Recorded data
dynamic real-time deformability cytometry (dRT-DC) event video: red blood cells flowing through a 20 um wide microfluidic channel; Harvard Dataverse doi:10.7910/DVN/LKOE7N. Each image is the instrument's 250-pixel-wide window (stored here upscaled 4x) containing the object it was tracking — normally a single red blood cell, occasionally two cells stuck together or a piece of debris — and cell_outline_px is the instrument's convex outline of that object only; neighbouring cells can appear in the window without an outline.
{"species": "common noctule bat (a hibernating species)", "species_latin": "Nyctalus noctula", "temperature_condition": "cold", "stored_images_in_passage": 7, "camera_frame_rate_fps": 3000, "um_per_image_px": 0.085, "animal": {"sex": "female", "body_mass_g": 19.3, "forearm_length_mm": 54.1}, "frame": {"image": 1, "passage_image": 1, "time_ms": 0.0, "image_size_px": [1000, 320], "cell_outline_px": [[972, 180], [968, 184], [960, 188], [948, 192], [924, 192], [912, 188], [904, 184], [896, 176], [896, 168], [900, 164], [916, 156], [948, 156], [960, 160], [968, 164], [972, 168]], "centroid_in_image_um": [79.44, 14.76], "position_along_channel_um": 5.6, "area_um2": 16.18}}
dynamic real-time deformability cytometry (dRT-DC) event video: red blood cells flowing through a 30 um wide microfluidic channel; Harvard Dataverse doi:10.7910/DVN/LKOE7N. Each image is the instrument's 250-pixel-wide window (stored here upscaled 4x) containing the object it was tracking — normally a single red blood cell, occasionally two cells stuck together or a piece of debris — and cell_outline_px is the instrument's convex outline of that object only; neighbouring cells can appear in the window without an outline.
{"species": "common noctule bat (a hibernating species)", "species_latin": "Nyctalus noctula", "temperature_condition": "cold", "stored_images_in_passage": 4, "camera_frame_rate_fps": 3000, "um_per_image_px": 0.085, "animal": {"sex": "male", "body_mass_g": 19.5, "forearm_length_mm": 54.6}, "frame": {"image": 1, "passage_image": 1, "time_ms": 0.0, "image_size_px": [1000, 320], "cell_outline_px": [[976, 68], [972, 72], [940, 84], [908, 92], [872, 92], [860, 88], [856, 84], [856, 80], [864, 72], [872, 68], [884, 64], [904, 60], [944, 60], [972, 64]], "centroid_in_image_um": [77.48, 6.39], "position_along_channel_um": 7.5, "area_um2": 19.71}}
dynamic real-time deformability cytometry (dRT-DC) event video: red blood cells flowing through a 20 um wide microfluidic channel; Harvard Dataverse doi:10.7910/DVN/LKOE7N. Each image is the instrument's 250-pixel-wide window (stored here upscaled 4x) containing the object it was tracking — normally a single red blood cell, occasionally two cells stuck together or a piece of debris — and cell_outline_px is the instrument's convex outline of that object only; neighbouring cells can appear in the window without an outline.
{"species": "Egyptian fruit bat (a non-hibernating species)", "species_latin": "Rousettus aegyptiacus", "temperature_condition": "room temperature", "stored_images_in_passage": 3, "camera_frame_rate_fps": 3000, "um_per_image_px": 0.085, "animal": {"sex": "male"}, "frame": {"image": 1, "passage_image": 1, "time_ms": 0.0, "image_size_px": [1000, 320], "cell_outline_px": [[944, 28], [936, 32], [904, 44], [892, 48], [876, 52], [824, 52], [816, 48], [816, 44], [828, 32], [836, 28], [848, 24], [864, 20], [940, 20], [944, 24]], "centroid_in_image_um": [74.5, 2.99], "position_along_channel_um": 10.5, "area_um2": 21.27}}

Written exercise -
Take the entries above and transcribe them in full.

Complete answer -
dynamic real-time deformability cytometry (dRT-DC) event video: red blood cells flowing through a 20 um wide microfluidic channel; Harvard Dataverse doi:10.7910/DVN/LKOE7N. Each image is the instrument's 250-pixel-wide window (stored here upscaled 4x) containing the object it was tracking — normally a single red blood cell, occasionally two cells stuck together or a piece of debris — and cell_outline_px is the instrument's convex outline of that object only; neighbouring cells can appear in the window without an outline.
{"species": "common noctule bat (a hibernating species)", "species_latin": "Nyctalus noctula", "temperature_condition": "cold", "stored_images_in_passage": 7, "camera_frame_rate_fps": 3000, "um_per_image_px": 0.085, "animal": {"sex": "female", "body_mass_g": 19.3, "forearm_length_mm": 54.1}, "frame": {"image": 1, "passage_image": 1, "time_ms": 0.0, "image_size_px": [1000, 320], "cell_outline_px": [[972, 180], [968, 184], [960, 188], [948, 192], [924, 192], [912, 188], [904, 184], [896, 176], [896, 168], [900, 164], [916, 156], [948, 156], [960, 160], [968, 164], [972, 168]], "centroid_in_image_um": [79.44, 14.76], "position_along_channel_um": 5.6, "area_um2": 16.18}}
dynamic real-time deformability cytometry (dRT-DC) event video: red blood cells flowing through a 30 um wide microfluidic channel; Harvard Dataverse doi:10.7910/DVN/LKOE7N. Each image is the instrument's 250-pixel-wide window (stored here upscaled 4x) containing the object it was tracking — normally a single red blood cell, occasionally two cells stuck together or a piece of debris — and cell_outline_px is the instrument's convex outline of that object only; neighbouring cells can appear in the window without an outline.
{"species": "common noctule bat (a hibernating species)", "species_latin": "Nyctalus noctula", "temperature_condition": "cold", "stored_images_in_passage": 4, "camera_frame_rate_fps": 3000, "um_per_image_px": 0.085, "animal": {"sex": "male", "body_mass_g": 19.5, "forearm_length_mm": 54.6}, "frame": {"image": 1, "passage_image": 1, "time_ms": 0.0, "image_size_px": [1000, 320], "cell_outline_px": [[976, 68], [972, 72], [940, 84], [908, 92], [872, 92], [860, 88], [856, 84], [856, 80], [864, 72], [872, 68], [884, 64], [904, 60], [944, 60], [972, 64]], "centroid_in_image_um": [77.48, 6.39], "position_along_channel_um": 7.5, "area_um2": 19.71}}
dynamic real-time deformability cytometry (dRT-DC) event video: red blood cells flowing through a 20 um wide microfluidic channel; Harvard Dataverse doi:10.7910/DVN/LKOE7N. Each image is the instrument's 250-pixel-wide window (stored here upscaled 4x) containing the object it was tracking — normally a single red blood cell, occasionally two cells stuck together or a piece of debris — and cell_outline_px is the instrument's convex outline of that object only; neighbouring cells can appear in the window without an outline.
{"species": "Egyptian fruit bat (a non-hibernating species)", "species_latin": "Rousettus aegyptiacus", "temperature_condition": "room temperature", "stored_images_in_passage": 3, "camera_frame_rate_fps": 3000, "um_per_image_px": 0.085, "animal": {"sex": "male"}, "frame": {"image": 1, "passage_image": 1, "time_ms": 0.0, "image_size_px": [1000, 320], "cell_outline_px": [[944, 28], [936, 32], [904, 44], [892, 48], [876, 52], [824, 52], [816, 48], [816, 44], [828, 32], [836, 28], [848, 24], [864, 20], [940, 20], [944, 24]], "centroid_in_image_um": [74.5, 2.99], "position_along_channel_um": 10.5, "area_um2": 21.27}}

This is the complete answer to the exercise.